++++ GIVEN RECORDS ++++

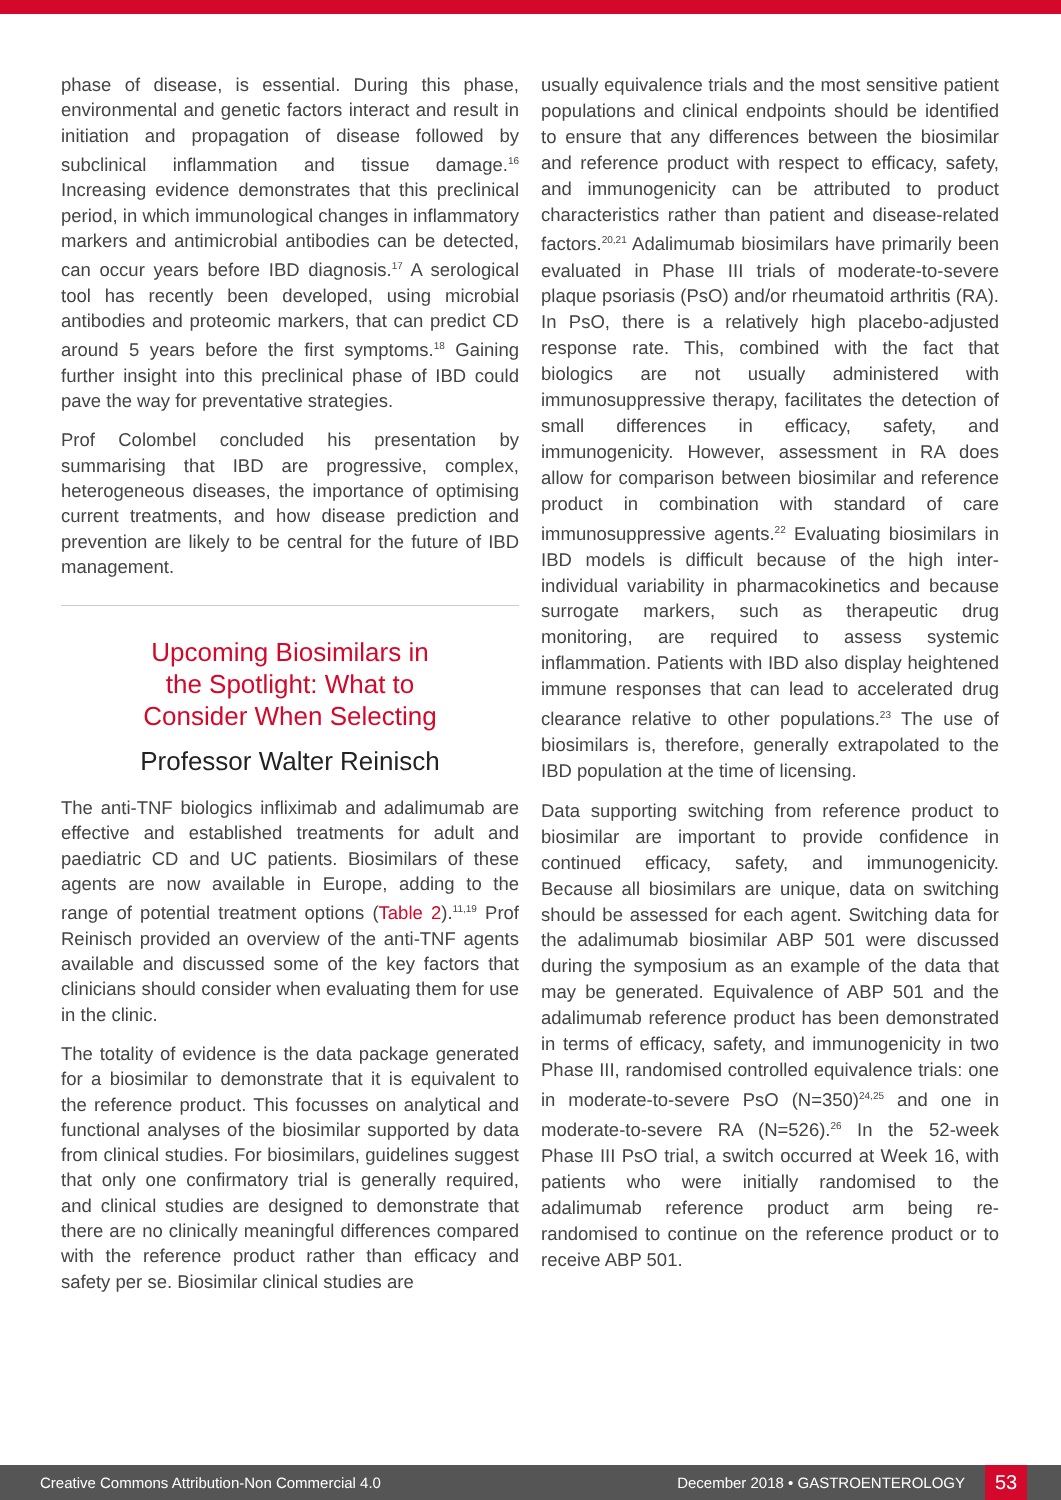phase of disease, is essential. During this phase, environmental and genetic factors interact and result in initiation and propagation of disease followed by subclinical inflammation and tissue damage.<sup>16</sup> Increasing evidence demonstrates that this preclinical period, in which immunological changes in inflammatory markers and antimicrobial antibodies can be detected, can occur years before IBD diagnosis.<sup>17</sup> A serological tool has recently been developed, using microbial antibodies and proteomic markers, that can predict CD around 5 years before the first symptoms.<sup>18</sup> Gaining further insight into this preclinical phase of IBD could pave the way for preventative strategies.
Prof Colombel concluded his presentation by summarising that IBD are progressive, complex, heterogeneous diseases, the importance of optimising current treatments, and how disease prediction and prevention are likely to be central for the future of IBD management.
Upcoming Biosimilars in
the Spotlight: What to
Consider When Selecting
Professor Walter Reinisch
The anti-TNF biologics infliximab and adalimumab are effective and established treatments for adult and paediatric CD and UC patients. Biosimilars of these agents are now available in Europe, adding to the range of potential treatment options (Table 2).<sup>11,19</sup> Prof Reinisch provided an overview of the anti-TNF agents available and discussed some of the key factors that clinicians should consider when evaluating them for use in the clinic.
The totality of evidence is the data package generated for a biosimilar to demonstrate that it is equivalent to the reference product. This focusses on analytical and functional analyses of the biosimilar supported by data from clinical studies. For biosimilars, guidelines suggest that only one confirmatory trial is generally required, and clinical studies are designed to demonstrate that there are no clinically meaningful differences compared with the reference product rather than efficacy and safety per se. Biosimilar clinical studies are
usually equivalence trials and the most sensitive patient populations and clinical endpoints should be identified to ensure that any differences between the biosimilar and reference product with respect to efficacy, safety, and immunogenicity can be attributed to product characteristics rather than patient and disease-related factors.<sup>20,21</sup> Adalimumab biosimilars have primarily been evaluated in Phase III trials of moderate-to-severe plaque psoriasis (PsO) and/or rheumatoid arthritis (RA). In PsO, there is a relatively high placebo-adjusted response rate. This, combined with the fact that biologics are not usually administered with immunosuppressive therapy, facilitates the detection of small differences in efficacy, safety, and immunogenicity. However, assessment in RA does allow for comparison between biosimilar and reference product in combination with standard of care immunosuppressive agents.<sup>22</sup> Evaluating biosimilars in IBD models is difficult because of the high inter-individual variability in pharmacokinetics and because surrogate markers, such as therapeutic drug monitoring, are required to assess systemic inflammation. Patients with IBD also display heightened immune responses that can lead to accelerated drug clearance relative to other populations.<sup>23</sup> The use of biosimilars is, therefore, generally extrapolated to the IBD population at the time of licensing.
Data supporting switching from reference product to biosimilar are important to provide confidence in continued efficacy, safety, and immunogenicity. Because all biosimilars are unique, data on switching should be assessed for each agent. Switching data for the adalimumab biosimilar ABP 501 were discussed during the symposium as an example of the data that may be generated. Equivalence of ABP 501 and the adalimumab reference product has been demonstrated in terms of efficacy, safety, and immunogenicity in two Phase III, randomised controlled equivalence trials: one in moderate-to-severe PsO (N=350)<sup>24,25</sup> and one in moderate-to-severe RA (N=526).<sup>26</sup> In the 52-week Phase III PsO trial, a switch occurred at Week 16, with patients who were initially randomised to the adalimumab reference product arm being re-randomised to continue on the reference product or to receive ABP 501.
Creative Commons Attribution-Non Commercial 4.0 December 2018 • GASTROENTEROLOGY 53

++++

* _WHAT THE TASK REQUIRES_
Please write out exactly, and only, the lines from the beginning of the entries through the line containing "The anti-TNF biologics", including both and skipping all pictures.

* _RESULT BELOW_
phase of disease, is essential. During this phase, environmental and genetic factors interact and result in initiation and propagation of disease followed by subclinical inflammation and tissue damage.<sup>16</sup> Increasing evidence demonstrates that this preclinical period, in which immunological changes in inflammatory markers and antimicrobial antibodies can be detected, can occur years before IBD diagnosis.<sup>17</sup> A serological tool has recently been developed, using microbial antibodies and proteomic markers, that can predict CD around 5 years before the first symptoms.<sup>18</sup> Gaining further insight into this preclinical phase of IBD could pave the way for preventative strategies.
Prof Colombel concluded his presentation by summarising that IBD are progressive, complex, heterogeneous diseases, the importance of optimising current treatments, and how disease prediction and prevention are likely to be central for the future of IBD management.
Upcoming Biosimilars in
the Spotlight: What to
Consider When Selecting
Professor Walter Reinisch
The anti-TNF biologics infliximab and adalimumab are effective and established treatments for adult and paediatric CD and UC patients. Biosimilars of these agents are now available in Europe, adding to the range of potential treatment options (Table 2).<sup>11,19</sup> Prof Reinisch provided an overview of the anti-TNF agents available and discussed some of the key factors that clinicians should consider when evaluating them for use in the clinic.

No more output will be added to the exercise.